The task: Copy every line of the records below word for word, omitting the pictures.

(Collection records)
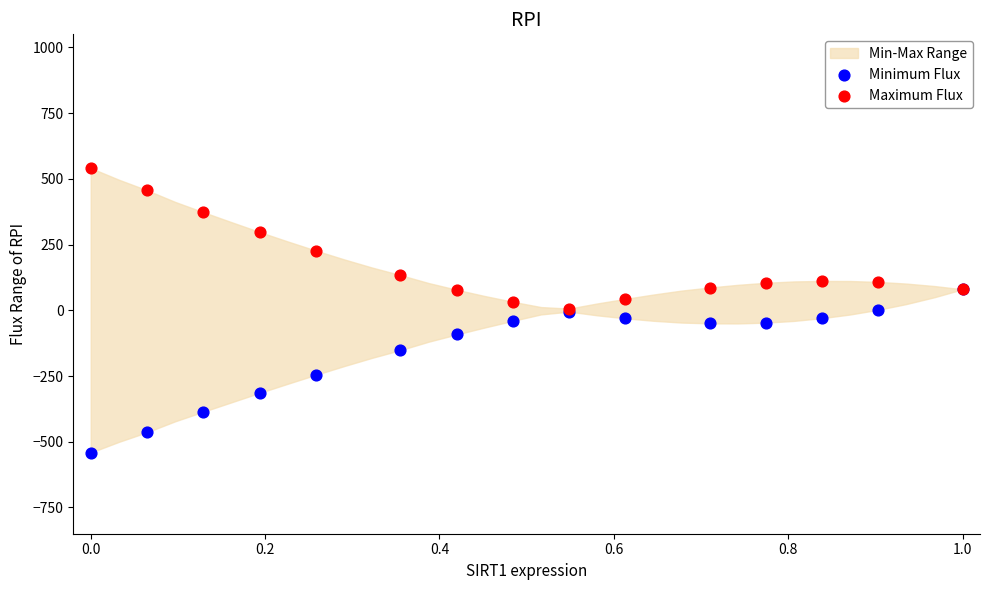

In the Maximum Flux series, what Y value is closest to 273?

297.9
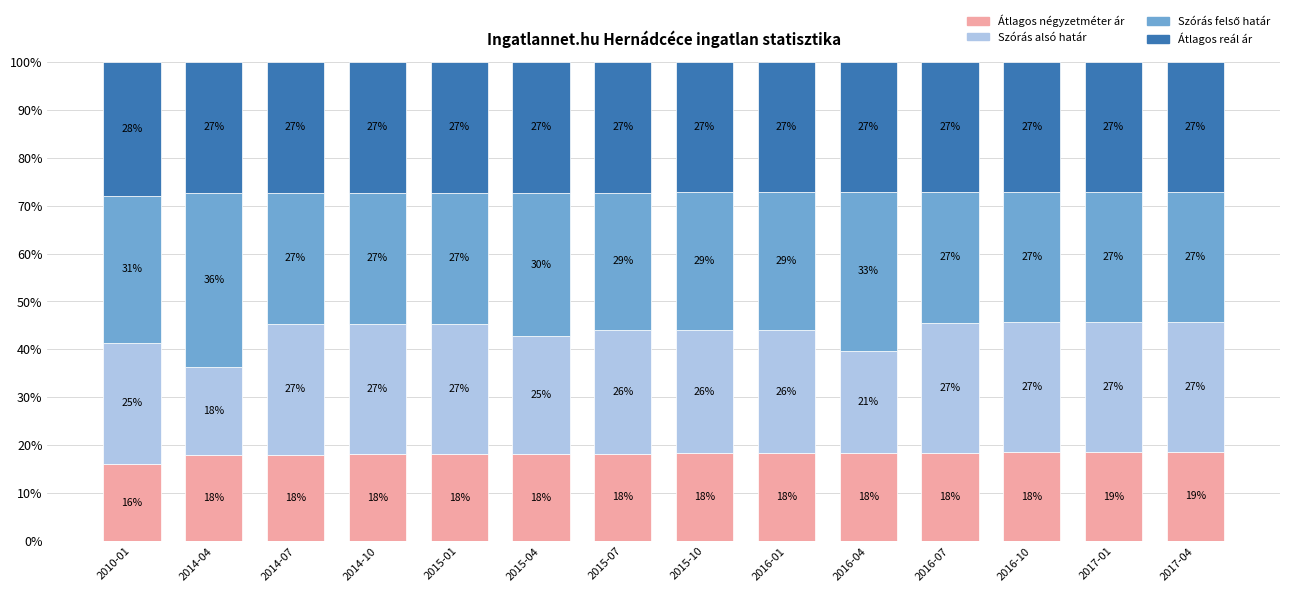

What is the minimum value for Átlagos négyzetméter ár?

16.1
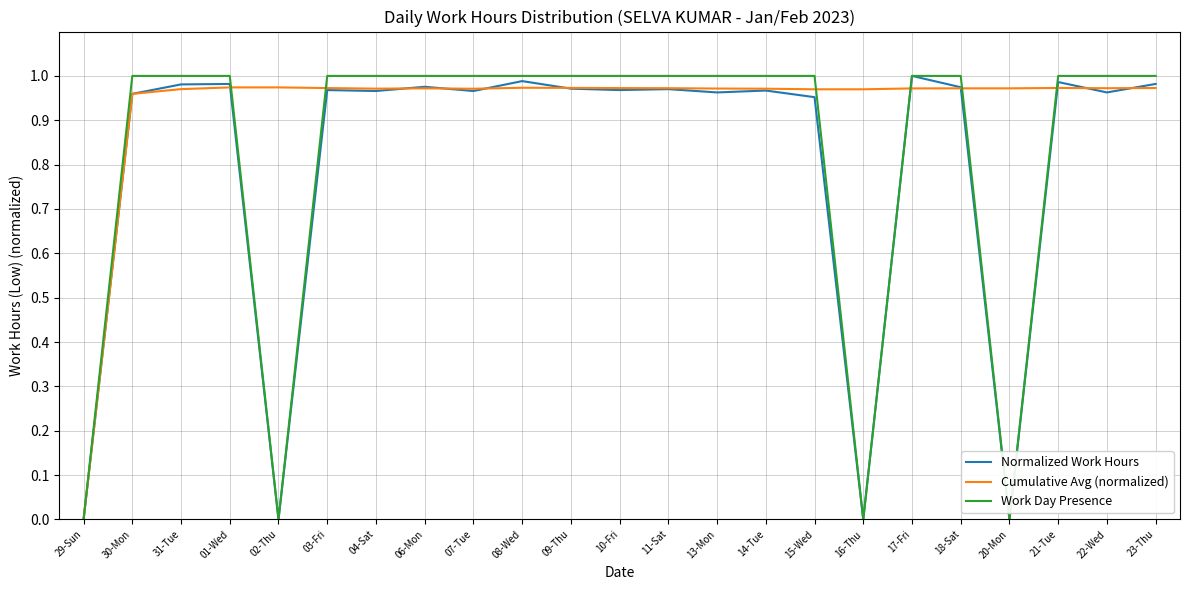

List the series in order of their overall mean, lowest first.

Normalized Work Hours, Work Day Presence, Cumulative Avg (normalized)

Your response:
In the Maximum Flux series, what Y value is closest to 273?

297.9

What is the minimum value for Átlagos négyzetméter ár?

16.1

List the series in order of their overall mean, lowest first.

Normalized Work Hours, Work Day Presence, Cumulative Avg (normalized)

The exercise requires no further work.